Since Læsø is made up of 75% unused nature areas, the brown bees have perfect conditions for their work. The vegetation on the island is very natural and you will find almost no pollution from cars etc. The clean nature gives especially clean honey. The honey is produced in small batches and can only be bought on Læsø.
No trees in Denmark can grow in saltwater, but saltwort is found all over the area. Saltwort collects salt in special cells in the stems and when the salt concentration gets higher in the plant than in the ground water, the water is rising up by itself.
It can be used in many types of dishes, for instance in a combination of cucumber and salt on your bread or cut into small pieces in a tasty salad.
Butcher Juul has pigs gracing in muddy fields until they are twice the size of average pigs. The meat is then hung to dry for 7-10 days which makes it extra delicious. They produce tasty ham from the meat, a special one is årgangsskinke which has won many gastronomic prices. Furthermore, they have a variety of sausages made from beef, lamb and pig. You can also taste a lot of the products from Juul before buying.
Læsø salt melts on the tongue faster then most salts and does not have a bitter aftertaste like normal table salt. Do not cheat yourself from the taste of this gourmet salt. Læsø has a naturally high level of salt in the groundwater, making it perfect for salt works.

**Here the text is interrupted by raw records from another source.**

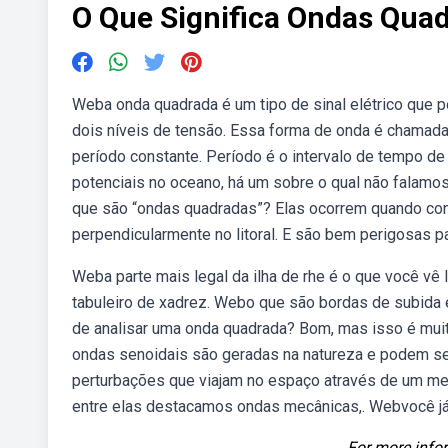
O Que Significa Ondas Qua
Weba onda quadrada é um tipo de sinal elétrico que p
dois níveis de tensão. Essa forma de onda é chama
período constante. Período é o intervalo de tempo d
potenciais no oceano, há um sobre o qual não falamo
que são “ondas quadradas”? Elas ocorrem quando con
perpendicularmente no litoral. E são bem perigosas 
Weba parte mais legal da ilha de rhe é o que você v
tabuleiro de xadrez. Webo que são bordas de subid
de analisar uma onda quadrada? Bom, mas isso é muit
ondas senoidais são geradas na natureza e podem s
perturbações que viajam no espaço através de um me
entre elas destacamos ondas mecânicas,. Webvocê já o
For more infor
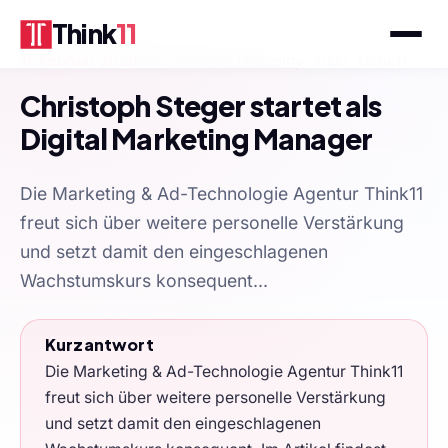
Think
11
11. Februar 2020
von
Schahab Hosseiny
· CEO, Think11
Christoph Steger startet als
Digital Marketing Manager
Die Marketing & Ad-Technologie Agentur Think11
freut sich über weitere personelle Verstärkung
und setzt damit den eingeschlagenen
Wachstumskurs konsequent...
Kurzantwort
Die Marketing & Ad-Technologie Agentur Think11
freut sich über weitere personelle Verstärkung
und setzt damit den eingeschlagenen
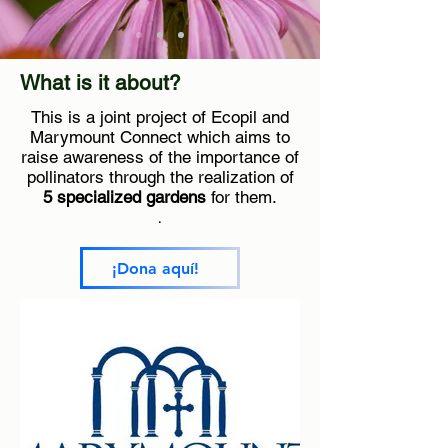
What is it about?
This is a joint project of Ecopil and
Marymount Connect which aims to
raise awareness of the importance of
pollinators through the realization of
5 specialized gardens
for them.
.
¡Dona aquí!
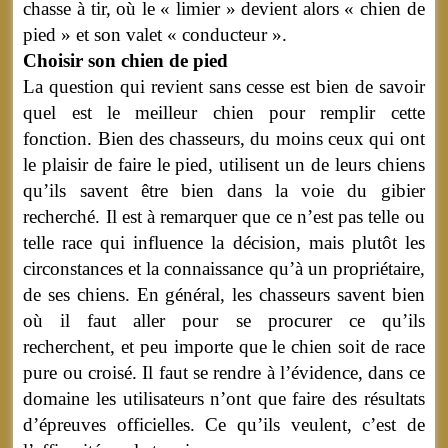
chasse à tir, où le « limier » devient alors « chien de
pied » et son valet « conducteur ».
Choisir son chien de pied
La question qui revient sans cesse est bien de savoir
quel est le meilleur chien pour remplir cette
fonction. Bien des chasseurs, du moins ceux qui ont
le plaisir de faire le pied, utilisent un de leurs chiens
qu’ils savent être bien dans la voie du gibier
recherché. Il est à remarquer que ce n’est pas telle ou
telle race qui influence la décision, mais plutôt les
circonstances et la connaissance qu’à un propriétaire,
de ses chiens. En général, les chasseurs savent bien
où il faut aller pour se procurer ce qu’ils
recherchent, et peu importe que le chien soit de race
pure ou croisé. Il faut se rendre à l’évidence, dans ce
domaine les utilisateurs n’ont que faire des résultats
d’épreuves officielles. Ce qu’ils veulent, c’est de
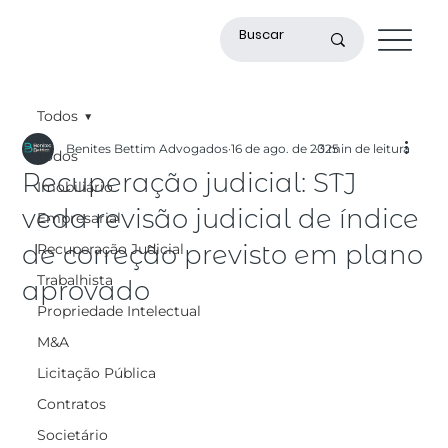
Todos
Benites Bettim Advogados
16 de ago. de 2025
3 min de leitura
Todos
Recuperação judicial: STJ
Imobiliário
veda revisão judicial de índice
Empresarial
de correção previsto em plano
Recuperação Judicial
Trabalhista
aprovado
Propriedade Intelectual
M&A
Licitação Pública
Contratos
Societário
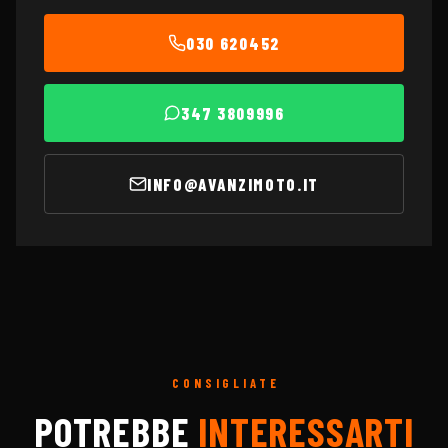
030 620452
347 3809996
INFO@AVANZIMOTO.IT
CONSIGLIATE
POTREBBE
INTERESSARTI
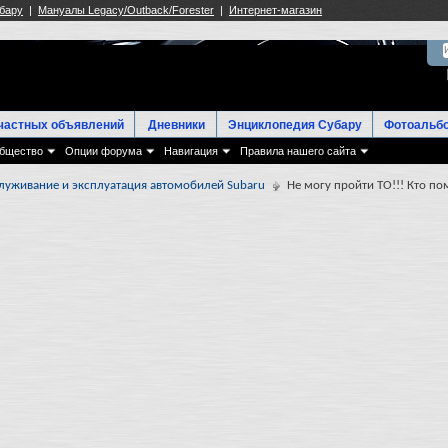
частных объявлений
Дневники
Энциклопедия Субару
Фотоальб
бщество
Опции форума
Навигация
Правила нашего сайта
луживание и эксплуатация автомобилей Subaru
Не могу пройти ТО!!! Кто п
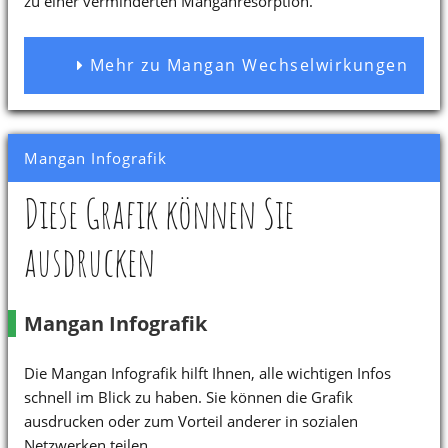
zu einer verminderten Manganresorption.
Mehr zu Mangan Wechselwirkungen
Mangan Infografik
Diese Grafik können Sie
ausdrucken
Mangan Infografik
Die Mangan Infografik hilft Ihnen, alle wichtigen Infos
schnell im Blick zu haben. Sie können die Grafik
ausdrucken oder zum Vorteil anderer in sozialen
Netzwerken teilen.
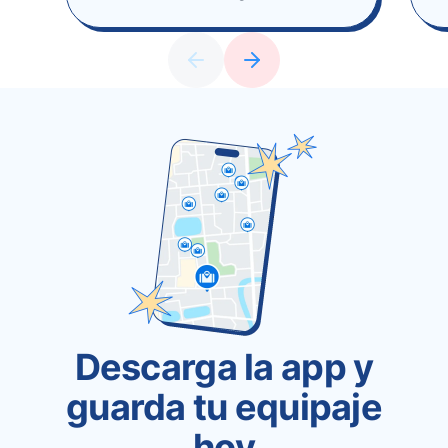
Descarga la app y
guarda tu equipaje
hoy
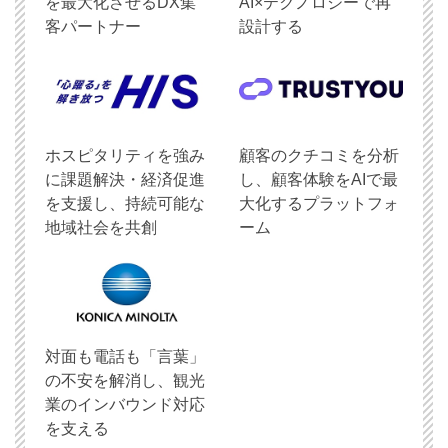
を最大化させるDX集
AI×テクノロジーで再
客パートナー
設計する
ホスピタリティを強み
顧客のクチコミを分析
に課題解決・経済促進
し、顧客体験をAIで最
を支援し、持続可能な
大化するプラットフォ
地域社会を共創
ーム
対面も電話も「言葉」
の不安を解消し、観光
業のインバウンド対応
を支える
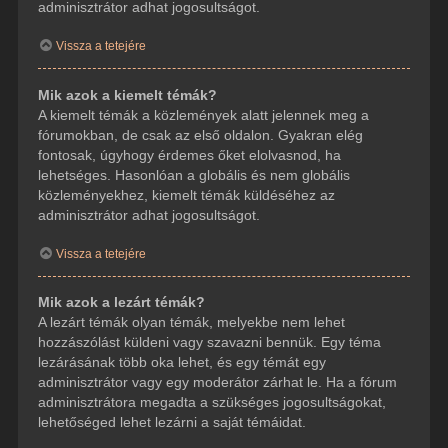
adminisztrátor adhat jogosultságot.
Vissza a tetejére
Mik azok a kiemelt témák?
A kiemelt témák a közlemények alatt jelennek meg a
fórumokban, de csak az első oldalon. Gyakran elég
fontosak, úgyhogy érdemes őket elolvasnod, ha
lehetséges. Hasonlóan a globális és nem globális
közleményekhez, kiemelt témák küldéséhez az
adminisztrátor adhat jogosultságot.
Vissza a tetejére
Mik azok a lezárt témák?
A lezárt témák olyan témák, melyekbe nem lehet
hozzászólást küldeni vagy szavazni bennük. Egy téma
lezárásának több oka lehet, és egy témát egy
adminisztrátor vagy egy moderátor zárhat le. Ha a fórum
adminisztrátora megadta a szükséges jogosultságokat,
lehetőséged lehet lezárni a saját témáidat.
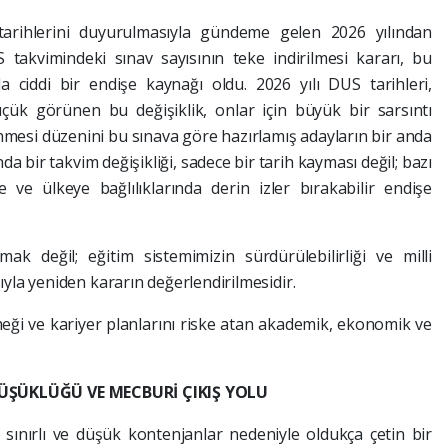
arihlerini duyurulmasıyla gündeme gelen 2026 yılından
takvimindeki sınav sayısının teke indirilmesi kararı, bu
da ciddi bir endişe kaynağı oldu. 2026 yılı DUS tarihleri,
çük görünen bu değişiklik, onlar için büyük bir sarsıntı
lenmesi düzenini bu sınava göre hazırlamış adayların bir anda
da bir takvim değişikliği, sadece bir tarih kayması değil; bazı
e ve ülkeye bağlılıklarında derin izler bırakabilir endişe
mak değil; eğitim sistemimizin sürdürülebilirliği ve milli
sıyla yeniden kararın değerlendirilmesidir.
emeği ve kariyer planlarını riske atan akademik, ekonomik ve
ŞÜKLÜĞÜ VE MECBURİ ÇIKIŞ YOLU
sınırlı ve düşük kontenjanlar nedeniyle oldukça çetin bir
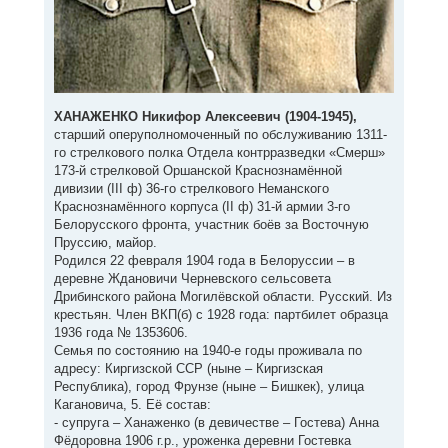
ХАНАЖЕНКО Никифор Алексеевич (1904-1945),
старший оперуполномоченный по обслуживанию 1311-
го стрелкового полка Отдела контрразведки «Смерш»
173-й стрелковой Оршанской Краснознамённой
дивизии (III ф) 36-го стрелкового Неманского
Краснознамённого корпуса (II ф) 31-й армии 3-го
Белорусского фронта, участник боёв за Восточную
Пруссию, майор.
Родился 22 февраля 1904 года в Белоруссии – в
деревне Ждановичи Черневского сельсовета
Дрибинского района Могилёвской области. Русский. Из
крестьян. Член ВКП(б) с 1928 года: партбилет образца
1936 года № 1353606.
Семья по состоянию на 1940-е годы проживала по
адресу: Киргизской ССР (ныне – Киргизская
Республика), город Фрунзе (ныне – Бишкек), улица
Кагановича, 5. Её состав:
- супруга – Ханаженко (в девичестве – Гостева) Анна
Фёдоровна 1906 г.р., уроженка деревни Гостевка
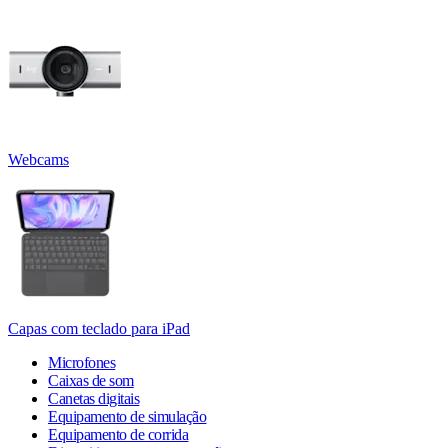
Webcams
Capas com teclado para iPad
Microfones
Caixas de som
Canetas digitais
Equipamento de simulação
Equipamento de corrida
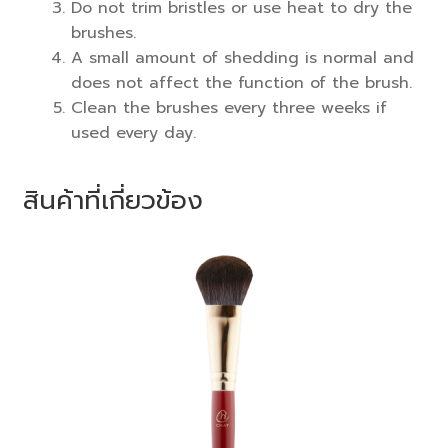
Do not trim bristles or use heat to dry the
brushes.
A small amount of shedding is normal and
does not affect the function of the brush.
Clean the brushes every three weeks if
used every day.
สินค้าที่เกี่ยวข้อง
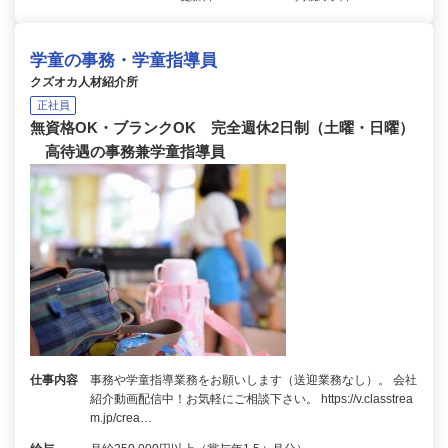
学童の事務・学童指導員
クズオカ人材紹介所
正社員
無資格OK・ブランクOK 完全週休2日制（土曜・日曜）
高待遇の事務兼学童指導員
仕事内容
事務や学童指導業務をお願いします（送迎業務なし）。 会社
紹介動画配信中！お気軽にご相談下さい。 https://v.classtrea
m.jp/crea…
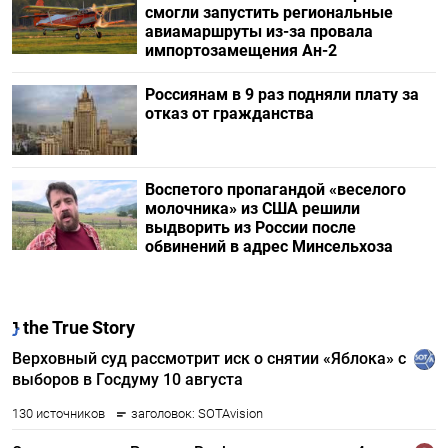
смогли запустить региональные
авиамаршруты из-за провала
импортозамещения Ан-2
Россиянам в 9 раз подняли плату за
отказ от гражданства
Воспетого пропагандой «веселого
молочника» из США решили
выдворить из России после
обвинений в адрес Минсельхоза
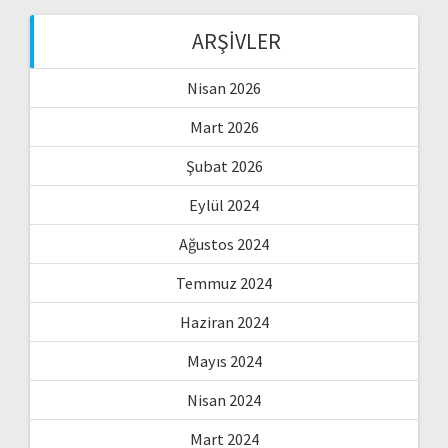
ARŞIVLER
Nisan 2026
Mart 2026
Şubat 2026
Eylül 2024
Ağustos 2024
Temmuz 2024
Haziran 2024
Mayıs 2024
Nisan 2024
Mart 2024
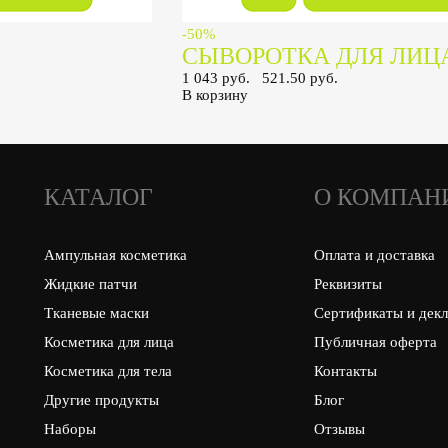
-50%
СЫВОРОТКА ДЛЯ ЛИЦ
1 043 руб.
521.50 руб.
В корзину
КАТАЛОГ
О КОМПАН
Ампульная косметика
Оплата и доставка
Жидкие патчи
Реквизиты
Тканевые маски
Сертификаты и дек
Косметика для лица
Публичная оферта
Косметика для тела
Контакты
Другие продукты
Блог
Наборы
Отзывы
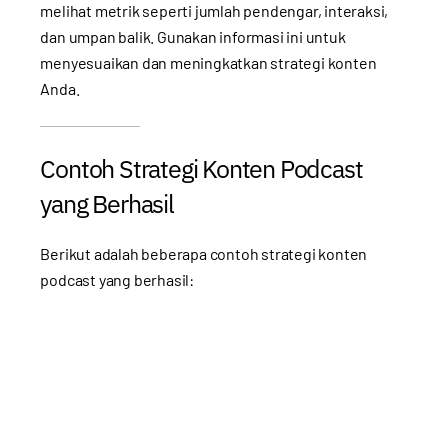
melihat metrik seperti jumlah pendengar, interaksi,
dan umpan balik. Gunakan informasi ini untuk
menyesuaikan dan meningkatkan strategi konten
Anda.
Contoh Strategi Konten Podcast
yang Berhasil
Berikut adalah beberapa contoh strategi konten
podcast yang berhasil:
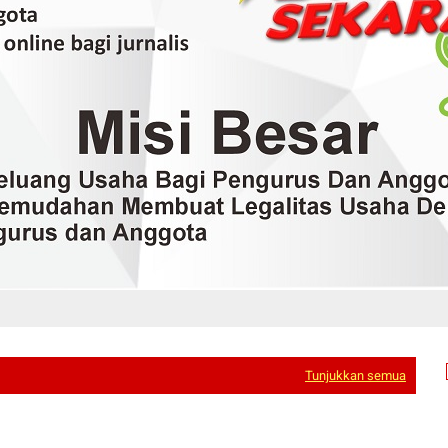
Tunjukkan semua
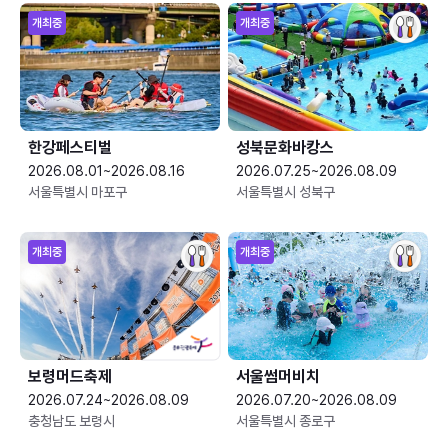
개최중
개최중
한강페스티벌
성북문화바캉스
2026.08.01~2026.08.16
2026.07.25~2026.08.09
서울특별시 마포구
서울특별시 성북구
개최중
개최중
보령머드축제
서울썸머비치
2026.07.24~2026.08.09
2026.07.20~2026.08.09
충청남도 보령시
서울특별시 종로구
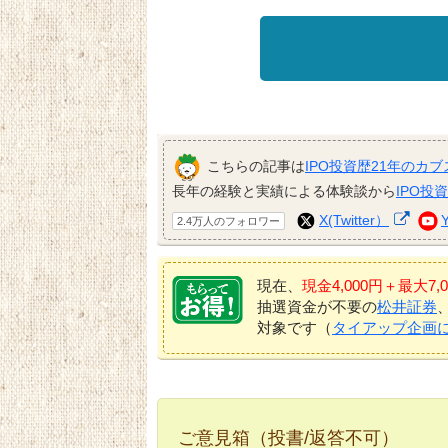
こちらの記事は
IPO投資歴21年のカブ
長年の経験と実績による体験談から
IPO投
X(Twitter）
2.4万人のフォロワー
現在、
現金4,000円＋最大
抽選資金が不要の
松井証券
対象です（
タイアップ企画
ご意見箱（投書/返答不可）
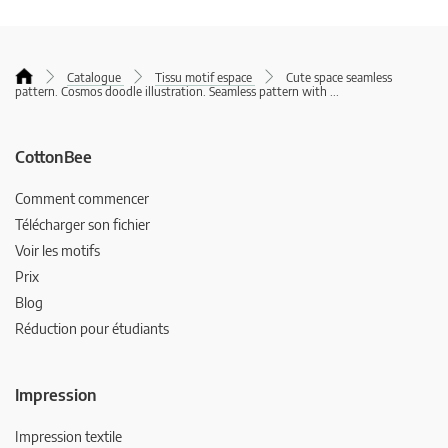
Catalogue
Tissu motif espace
Cute space seamless
pattern. Cosmos doodle illustration. Seamless pattern with
...
CottonBee
Comment commencer
Télécharger son fichier
Voir les motifs
Prix
Blog
Réduction pour étudiants
Impression
Impression textile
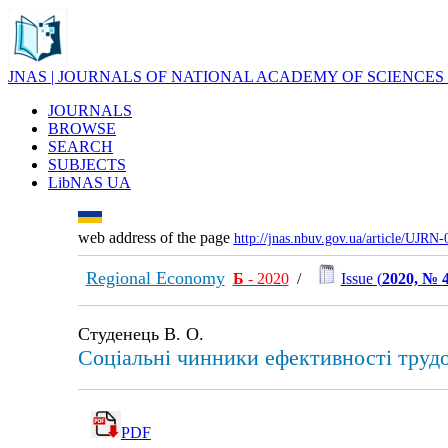
JNAS | JOURNALS OF NATIONAL ACADEMY OF SCIENCES
JOURNALS
BROWSE
SEARCH
SUBJECTS
LibNAS UA
web address of the page
http://jnas.nbuv.gov.ua/article/UJRN
Regional Economy
Б
- 2020
/
Issue (
2020, № 
Студенець В. О.
Соціальні чинники ефективності трудов
PDF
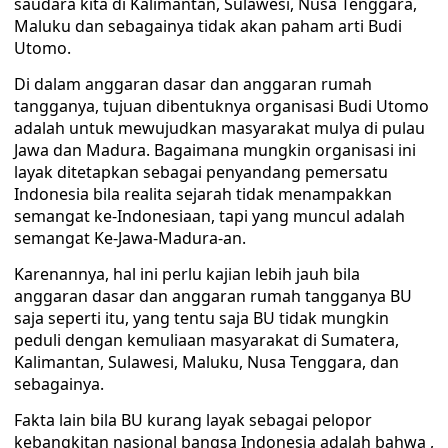
saudara kita di Kalimantan, Sulawesi, Nusa Tenggara,
Maluku dan sebagainya tidak akan paham arti Budi
Utomo.
Di dalam anggaran dasar dan anggaran rumah
tangganya, tujuan dibentuknya organisasi Budi Utomo
adalah untuk mewujudkan masyarakat mulya di pulau
Jawa dan Madura. Bagaimana mungkin organisasi ini
layak ditetapkan sebagai penyandang pemersatu
Indonesia bila realita sejarah tidak menampakkan
semangat ke-Indonesiaan, tapi yang muncul adalah
semangat Ke-Jawa-Madura-an.
Karenannya, hal ini perlu kajian lebih jauh bila
anggaran dasar dan anggaran rumah tangganya BU
saja seperti itu, yang tentu saja BU tidak mungkin
peduli dengan kemuliaan masyarakat di Sumatera,
Kalimantan, Sulawesi, Maluku, Nusa Tenggara, dan
sebagainya.
Fakta lain bila BU kurang layak sebagai pelopor
kebangkitan nasional bangsa Indonesia adalah bahwa ,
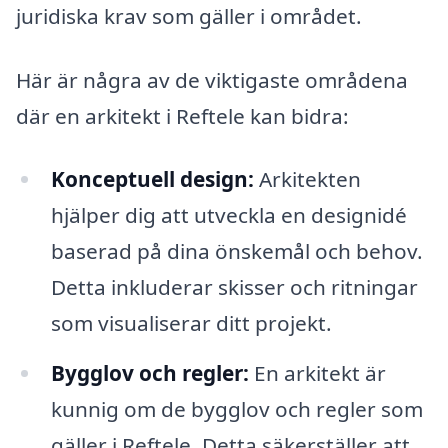
juridiska krav som gäller i området.
Här är några av de viktigaste områdena
där en arkitekt i Reftele kan bidra:
Konceptuell design:
Arkitekten
hjälper dig att utveckla en designidé
baserad på dina önskemål och behov.
Detta inkluderar skisser och ritningar
som visualiserar ditt projekt.
Bygglov och regler:
En arkitekt är
kunnig om de bygglov och regler som
gäller i Reftele. Detta säkerställer att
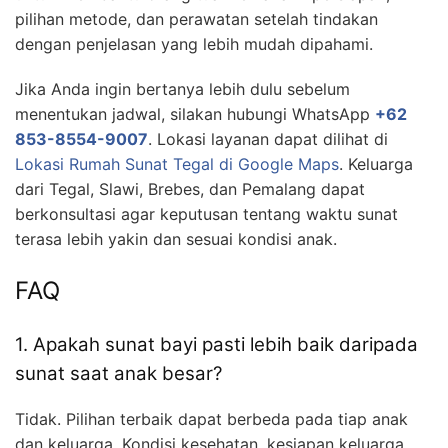
pilihan metode, dan perawatan setelah tindakan
dengan penjelasan yang lebih mudah dipahami.
Jika Anda ingin bertanya lebih dulu sebelum
menentukan jadwal, silakan hubungi WhatsApp
+62
853-8554-9007
. Lokasi layanan dapat dilihat di
Lokasi Rumah Sunat Tegal di Google Maps
. Keluarga
dari Tegal, Slawi, Brebes, dan Pemalang dapat
berkonsultasi agar keputusan tentang waktu sunat
terasa lebih yakin dan sesuai kondisi anak.
FAQ
1. Apakah sunat bayi pasti lebih baik daripada
sunat saat anak besar?
Tidak. Pilihan terbaik dapat berbeda pada tiap anak
dan keluarga. Kondisi kesehatan, kesiapan keluarga,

Læsø Saltworks uses the groundwater to create beautiful crystal salt. The salt seethers heat the water to 80 degrees in huge pans so the salt crystalizes in the top. The salt is then taken to dry and then is put into the characteristic Læsø salt bags.
They have been producing salt since the 12th century, though with a break of 400 years. In the 17th century they ran out of wood for the fire and Læsø salt was forgotten until 15 years ago archaeologists got to know that this has been Denmarks first real industry production and they turned the salt production on again.